Yaniv Iczkovits’ third novel and first in translation (translation by Orr Scharf, also his first), The Slaughterman Daughter, is historical fiction but also something of a homage to the great Yiddish writers of the late nineteenth and early twentieth century. Set in the Pale of the Settlement (modern day Poland) in 1894, the book builds on the traditions and types of characters found in the stories of the time but gives them more than a bit of a modern spin on them. Leavened with humour and larger than life characters, Iczkovits manages to shine a light on both some of the antecedents of modern day antisemitism but also their current expression.
Mende Speisman’s husband has abandoned her and run away to the urban centre of Minsk, leaving her living and eking out a living in the small town of Motal with her in-laws and her two children. Until one day Mende finally snaps. Her sister Fanny, who lives in an even smaller village nearby with her husband and five children, decides to make matters right, to travel to Minsk and force Mende’s no-good husband to agree to a divorce. Without telling anyone her plan she sets off. Helped by Zizek, a local returned soldier with a complicated past, she heads towards Minsk. But when they are accosted by bandits, the slaughtering skills that Fanny learnt from her father as a child come to the fore and soon the two are soon wanted for murder. After seeking help from one of Zizek’s old army comrades, things get more complicated still.
The Slaughterman’s Daughter is full of the types of village-dwelling characters that peopled the work of famous Yiddish writers like Sholom Aleichem (best known for the stories that became The Fiddler on the Roof). A carping mother-in-law, a hopeless wannabe cantor, a clueless rabbi and a panoply of local shopkeepers. But Iczkovits also ranges much more widely than this, as the story draws in the Russian secret police and the Czar’s army (this area was under the control of Russia at this point in history).
Iczkovits juggles a range of characters and styles through the story.
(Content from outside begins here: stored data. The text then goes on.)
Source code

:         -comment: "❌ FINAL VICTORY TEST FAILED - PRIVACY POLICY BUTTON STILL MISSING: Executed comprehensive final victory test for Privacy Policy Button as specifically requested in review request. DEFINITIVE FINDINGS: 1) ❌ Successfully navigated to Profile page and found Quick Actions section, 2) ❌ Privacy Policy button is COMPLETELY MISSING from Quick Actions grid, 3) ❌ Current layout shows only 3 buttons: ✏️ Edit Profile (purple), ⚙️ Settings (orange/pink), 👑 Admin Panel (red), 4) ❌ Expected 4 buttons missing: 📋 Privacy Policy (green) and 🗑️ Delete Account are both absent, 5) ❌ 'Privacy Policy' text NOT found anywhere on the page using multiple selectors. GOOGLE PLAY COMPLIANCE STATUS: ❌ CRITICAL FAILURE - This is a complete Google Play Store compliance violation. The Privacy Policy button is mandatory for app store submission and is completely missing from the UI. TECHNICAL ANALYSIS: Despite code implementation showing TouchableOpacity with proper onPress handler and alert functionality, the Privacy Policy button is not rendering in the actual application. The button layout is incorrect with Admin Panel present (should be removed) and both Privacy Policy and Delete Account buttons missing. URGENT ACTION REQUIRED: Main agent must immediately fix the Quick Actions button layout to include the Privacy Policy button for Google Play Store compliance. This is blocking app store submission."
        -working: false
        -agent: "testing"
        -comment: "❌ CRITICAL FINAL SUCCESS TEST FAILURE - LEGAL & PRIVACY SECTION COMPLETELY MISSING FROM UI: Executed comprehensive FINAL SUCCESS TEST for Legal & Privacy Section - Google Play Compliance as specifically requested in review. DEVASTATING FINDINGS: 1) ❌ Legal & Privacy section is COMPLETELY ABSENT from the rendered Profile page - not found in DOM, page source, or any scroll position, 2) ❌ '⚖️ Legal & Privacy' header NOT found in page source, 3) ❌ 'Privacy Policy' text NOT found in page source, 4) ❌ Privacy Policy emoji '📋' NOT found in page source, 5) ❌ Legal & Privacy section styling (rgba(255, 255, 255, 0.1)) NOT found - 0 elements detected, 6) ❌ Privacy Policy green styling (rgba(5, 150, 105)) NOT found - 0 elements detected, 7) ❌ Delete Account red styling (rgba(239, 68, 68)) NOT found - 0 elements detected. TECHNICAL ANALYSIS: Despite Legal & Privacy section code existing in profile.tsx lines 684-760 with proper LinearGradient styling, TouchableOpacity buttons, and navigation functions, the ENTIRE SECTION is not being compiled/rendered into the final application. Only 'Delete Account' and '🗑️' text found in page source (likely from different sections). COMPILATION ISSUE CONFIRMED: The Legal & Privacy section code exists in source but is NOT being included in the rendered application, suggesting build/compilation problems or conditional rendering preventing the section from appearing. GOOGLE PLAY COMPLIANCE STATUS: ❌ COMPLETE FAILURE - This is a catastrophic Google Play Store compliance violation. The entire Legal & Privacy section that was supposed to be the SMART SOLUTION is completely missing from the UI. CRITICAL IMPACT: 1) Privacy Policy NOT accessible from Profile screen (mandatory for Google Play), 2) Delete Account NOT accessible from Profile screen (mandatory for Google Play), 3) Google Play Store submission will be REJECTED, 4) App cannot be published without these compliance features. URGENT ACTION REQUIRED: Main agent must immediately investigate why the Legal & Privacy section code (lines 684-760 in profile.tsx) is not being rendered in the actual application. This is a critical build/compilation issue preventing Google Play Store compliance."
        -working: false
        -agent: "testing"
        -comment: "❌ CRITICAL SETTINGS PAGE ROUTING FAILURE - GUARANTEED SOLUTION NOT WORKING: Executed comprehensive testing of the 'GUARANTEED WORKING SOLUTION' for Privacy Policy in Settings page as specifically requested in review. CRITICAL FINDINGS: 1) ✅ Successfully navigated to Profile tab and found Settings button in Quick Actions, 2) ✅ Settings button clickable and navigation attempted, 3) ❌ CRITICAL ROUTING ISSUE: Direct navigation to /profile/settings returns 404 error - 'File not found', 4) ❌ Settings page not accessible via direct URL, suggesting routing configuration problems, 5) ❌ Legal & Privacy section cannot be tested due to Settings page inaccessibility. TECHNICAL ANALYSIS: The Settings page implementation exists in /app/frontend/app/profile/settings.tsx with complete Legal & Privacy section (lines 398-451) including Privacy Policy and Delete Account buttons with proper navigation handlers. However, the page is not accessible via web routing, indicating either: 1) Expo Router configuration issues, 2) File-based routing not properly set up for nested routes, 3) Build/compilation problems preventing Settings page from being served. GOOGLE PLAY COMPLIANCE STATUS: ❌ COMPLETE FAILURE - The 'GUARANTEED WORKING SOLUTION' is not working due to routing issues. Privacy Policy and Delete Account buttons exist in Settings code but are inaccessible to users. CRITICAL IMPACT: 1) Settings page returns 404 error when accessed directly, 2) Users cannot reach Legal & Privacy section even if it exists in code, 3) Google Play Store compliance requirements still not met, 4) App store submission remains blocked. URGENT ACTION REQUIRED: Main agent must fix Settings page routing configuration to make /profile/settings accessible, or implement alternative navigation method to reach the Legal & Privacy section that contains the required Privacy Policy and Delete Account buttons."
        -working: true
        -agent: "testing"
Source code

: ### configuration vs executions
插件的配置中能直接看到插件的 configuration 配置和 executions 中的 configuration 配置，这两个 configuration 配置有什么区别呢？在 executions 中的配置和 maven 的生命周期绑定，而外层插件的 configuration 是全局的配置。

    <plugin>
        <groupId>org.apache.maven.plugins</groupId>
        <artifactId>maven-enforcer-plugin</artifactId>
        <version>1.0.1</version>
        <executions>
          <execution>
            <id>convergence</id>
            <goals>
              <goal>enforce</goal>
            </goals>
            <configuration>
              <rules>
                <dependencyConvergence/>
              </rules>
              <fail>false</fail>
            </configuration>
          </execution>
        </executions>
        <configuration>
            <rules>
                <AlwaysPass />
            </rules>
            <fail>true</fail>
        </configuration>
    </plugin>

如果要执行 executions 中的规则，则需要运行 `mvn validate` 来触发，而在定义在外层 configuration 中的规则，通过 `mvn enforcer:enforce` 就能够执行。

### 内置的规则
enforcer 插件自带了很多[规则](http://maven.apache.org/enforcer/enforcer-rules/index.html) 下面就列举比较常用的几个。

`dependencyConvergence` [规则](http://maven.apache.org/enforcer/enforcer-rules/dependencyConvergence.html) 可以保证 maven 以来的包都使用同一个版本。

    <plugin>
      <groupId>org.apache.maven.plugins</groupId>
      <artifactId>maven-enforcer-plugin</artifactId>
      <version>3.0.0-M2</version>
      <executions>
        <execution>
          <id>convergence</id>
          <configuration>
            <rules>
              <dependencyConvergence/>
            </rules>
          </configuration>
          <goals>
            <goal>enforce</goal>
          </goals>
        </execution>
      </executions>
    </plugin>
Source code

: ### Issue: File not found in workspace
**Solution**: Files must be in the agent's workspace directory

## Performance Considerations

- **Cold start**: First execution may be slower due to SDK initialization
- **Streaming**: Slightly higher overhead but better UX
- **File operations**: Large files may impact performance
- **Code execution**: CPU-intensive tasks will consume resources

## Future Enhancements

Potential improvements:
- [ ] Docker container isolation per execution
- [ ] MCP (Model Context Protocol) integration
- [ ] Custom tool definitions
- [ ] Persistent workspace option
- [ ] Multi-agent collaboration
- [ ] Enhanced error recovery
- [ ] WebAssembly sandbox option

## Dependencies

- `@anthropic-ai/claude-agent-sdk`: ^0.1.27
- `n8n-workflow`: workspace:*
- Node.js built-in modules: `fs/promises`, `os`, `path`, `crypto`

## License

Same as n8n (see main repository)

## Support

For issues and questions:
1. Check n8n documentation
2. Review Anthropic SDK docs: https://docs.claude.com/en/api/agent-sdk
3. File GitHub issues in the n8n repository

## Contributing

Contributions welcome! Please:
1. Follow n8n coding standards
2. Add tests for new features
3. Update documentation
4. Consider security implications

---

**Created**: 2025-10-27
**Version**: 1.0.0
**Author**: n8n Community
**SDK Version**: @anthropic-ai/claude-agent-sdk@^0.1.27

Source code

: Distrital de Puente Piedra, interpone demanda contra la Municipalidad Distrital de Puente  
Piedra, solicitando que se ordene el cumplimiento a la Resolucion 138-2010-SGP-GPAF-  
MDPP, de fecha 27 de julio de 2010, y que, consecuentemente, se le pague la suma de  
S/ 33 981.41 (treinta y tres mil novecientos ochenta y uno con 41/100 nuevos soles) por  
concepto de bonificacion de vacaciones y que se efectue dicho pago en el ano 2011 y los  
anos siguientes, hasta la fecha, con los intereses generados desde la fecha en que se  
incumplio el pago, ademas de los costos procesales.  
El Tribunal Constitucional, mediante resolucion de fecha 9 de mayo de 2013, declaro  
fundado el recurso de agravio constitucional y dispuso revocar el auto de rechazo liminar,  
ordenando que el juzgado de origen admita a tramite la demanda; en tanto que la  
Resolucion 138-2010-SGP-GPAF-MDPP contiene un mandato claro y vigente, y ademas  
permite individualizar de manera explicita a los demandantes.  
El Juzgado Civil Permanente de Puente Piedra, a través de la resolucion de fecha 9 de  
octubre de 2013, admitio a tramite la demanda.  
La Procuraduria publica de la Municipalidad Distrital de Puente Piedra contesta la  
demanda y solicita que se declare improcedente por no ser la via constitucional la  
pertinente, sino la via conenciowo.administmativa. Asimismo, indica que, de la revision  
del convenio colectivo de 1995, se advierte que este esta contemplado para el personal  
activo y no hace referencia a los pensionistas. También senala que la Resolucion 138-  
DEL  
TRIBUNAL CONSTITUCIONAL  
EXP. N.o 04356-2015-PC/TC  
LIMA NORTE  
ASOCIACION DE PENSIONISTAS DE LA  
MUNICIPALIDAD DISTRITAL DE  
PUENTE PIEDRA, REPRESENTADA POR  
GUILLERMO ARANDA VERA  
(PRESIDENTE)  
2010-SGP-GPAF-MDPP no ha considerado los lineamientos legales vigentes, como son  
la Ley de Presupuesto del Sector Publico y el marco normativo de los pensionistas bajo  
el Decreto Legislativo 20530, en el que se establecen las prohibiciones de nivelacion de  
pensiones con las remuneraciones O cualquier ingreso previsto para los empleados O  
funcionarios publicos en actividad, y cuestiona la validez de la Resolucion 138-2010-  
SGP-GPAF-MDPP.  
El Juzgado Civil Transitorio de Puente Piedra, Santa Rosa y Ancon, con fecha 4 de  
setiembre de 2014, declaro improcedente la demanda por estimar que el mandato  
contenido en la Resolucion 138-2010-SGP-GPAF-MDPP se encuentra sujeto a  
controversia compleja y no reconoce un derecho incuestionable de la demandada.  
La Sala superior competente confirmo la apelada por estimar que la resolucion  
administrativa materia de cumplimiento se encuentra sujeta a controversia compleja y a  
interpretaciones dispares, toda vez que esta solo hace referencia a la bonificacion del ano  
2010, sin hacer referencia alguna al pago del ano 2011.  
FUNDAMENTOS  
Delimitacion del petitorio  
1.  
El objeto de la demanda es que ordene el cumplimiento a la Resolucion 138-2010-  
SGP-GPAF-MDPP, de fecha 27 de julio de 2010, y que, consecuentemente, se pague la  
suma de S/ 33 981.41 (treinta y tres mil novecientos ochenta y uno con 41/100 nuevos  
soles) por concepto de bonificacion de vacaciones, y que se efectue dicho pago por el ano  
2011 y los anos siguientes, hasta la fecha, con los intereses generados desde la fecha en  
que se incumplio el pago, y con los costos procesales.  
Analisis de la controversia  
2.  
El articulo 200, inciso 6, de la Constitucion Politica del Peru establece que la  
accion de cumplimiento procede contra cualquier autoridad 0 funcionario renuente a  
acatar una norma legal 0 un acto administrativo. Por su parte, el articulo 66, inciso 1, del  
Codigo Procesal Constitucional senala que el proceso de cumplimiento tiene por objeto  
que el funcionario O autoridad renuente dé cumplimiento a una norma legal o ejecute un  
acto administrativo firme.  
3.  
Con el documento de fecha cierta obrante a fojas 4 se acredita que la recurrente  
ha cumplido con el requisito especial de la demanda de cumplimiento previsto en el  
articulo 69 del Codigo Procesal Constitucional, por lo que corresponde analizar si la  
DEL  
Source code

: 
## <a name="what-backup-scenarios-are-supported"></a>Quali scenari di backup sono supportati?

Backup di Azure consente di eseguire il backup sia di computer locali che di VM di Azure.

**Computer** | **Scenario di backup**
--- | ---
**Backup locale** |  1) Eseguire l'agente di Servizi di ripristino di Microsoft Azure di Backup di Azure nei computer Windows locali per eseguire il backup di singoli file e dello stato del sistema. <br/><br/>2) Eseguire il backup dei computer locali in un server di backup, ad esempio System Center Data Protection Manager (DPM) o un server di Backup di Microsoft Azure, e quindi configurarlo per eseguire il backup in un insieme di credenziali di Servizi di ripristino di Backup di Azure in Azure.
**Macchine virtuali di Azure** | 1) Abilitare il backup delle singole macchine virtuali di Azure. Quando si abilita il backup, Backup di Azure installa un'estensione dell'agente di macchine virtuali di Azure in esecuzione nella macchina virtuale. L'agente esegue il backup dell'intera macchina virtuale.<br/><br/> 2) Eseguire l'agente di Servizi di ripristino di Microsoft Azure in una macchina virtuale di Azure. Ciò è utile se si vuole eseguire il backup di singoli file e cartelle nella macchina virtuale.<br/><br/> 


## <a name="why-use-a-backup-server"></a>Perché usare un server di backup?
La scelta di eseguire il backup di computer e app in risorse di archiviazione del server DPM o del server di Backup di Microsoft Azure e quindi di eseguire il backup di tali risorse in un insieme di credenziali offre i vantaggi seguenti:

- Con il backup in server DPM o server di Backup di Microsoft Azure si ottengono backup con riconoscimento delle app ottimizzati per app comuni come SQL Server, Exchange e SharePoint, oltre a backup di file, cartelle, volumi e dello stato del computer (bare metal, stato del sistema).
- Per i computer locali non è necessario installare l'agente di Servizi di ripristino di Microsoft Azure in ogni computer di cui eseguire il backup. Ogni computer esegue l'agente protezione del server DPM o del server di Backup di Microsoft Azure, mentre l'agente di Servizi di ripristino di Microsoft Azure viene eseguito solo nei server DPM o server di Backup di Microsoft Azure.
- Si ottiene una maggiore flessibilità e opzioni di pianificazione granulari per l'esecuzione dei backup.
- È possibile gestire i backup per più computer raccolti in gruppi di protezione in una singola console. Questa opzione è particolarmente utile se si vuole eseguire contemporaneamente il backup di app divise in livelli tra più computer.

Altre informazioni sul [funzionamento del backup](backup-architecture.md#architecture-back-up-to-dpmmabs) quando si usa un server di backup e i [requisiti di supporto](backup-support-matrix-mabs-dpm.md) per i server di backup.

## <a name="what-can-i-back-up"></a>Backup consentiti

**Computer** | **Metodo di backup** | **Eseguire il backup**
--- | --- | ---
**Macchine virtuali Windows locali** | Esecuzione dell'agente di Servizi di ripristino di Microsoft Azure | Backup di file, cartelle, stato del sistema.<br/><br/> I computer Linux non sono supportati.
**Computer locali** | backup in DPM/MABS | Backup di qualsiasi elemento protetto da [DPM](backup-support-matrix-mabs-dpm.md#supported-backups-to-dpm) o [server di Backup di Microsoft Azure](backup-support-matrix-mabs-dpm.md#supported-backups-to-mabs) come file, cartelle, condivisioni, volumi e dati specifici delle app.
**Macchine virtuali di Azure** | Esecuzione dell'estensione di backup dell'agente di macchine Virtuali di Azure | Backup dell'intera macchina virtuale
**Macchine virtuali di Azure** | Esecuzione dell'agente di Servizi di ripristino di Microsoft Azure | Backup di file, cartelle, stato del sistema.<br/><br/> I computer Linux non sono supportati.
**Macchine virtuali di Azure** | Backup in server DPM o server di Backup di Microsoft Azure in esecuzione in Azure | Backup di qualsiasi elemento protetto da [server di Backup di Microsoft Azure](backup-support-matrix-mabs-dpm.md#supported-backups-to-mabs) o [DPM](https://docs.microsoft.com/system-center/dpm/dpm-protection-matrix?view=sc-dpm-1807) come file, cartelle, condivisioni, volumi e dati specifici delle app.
There is almost a crime/thriller element here as Fanny and her companions go on the run and the forces of the secret police close in. There is the local village politics put into overdrive by missing spouses and potential for new matches. But there is also a long discursion recounting Zizek’s past, and the vicissitudes of military life in an army that treats its soldiers as dispensable. Iszcovits also dips into the work of the secret police, which is as it turns out is helping to foment dissent so they can crack down on it and thus show the superiority of the current system. And underlying this all is the relationship between the Jews of the Pale and both the Russians and their Polish neighbours, and the undercurrent of mistrust and anti-semitism that informed all of their dealings with each other.
The Slaughterman’s Daughter is historical fiction that tries to capture the sense of the writing of the time in which it is set. But it does so with a very modern sensibility. The main characters are complex and fully rounded and even the minor players are not the caricatures they could have been. There is slapstick comedy cheek by jowl with confronting, sometimes arbitrary violence, and a slightly manic plot that constantly threatens to (but never quite does) spin out of control.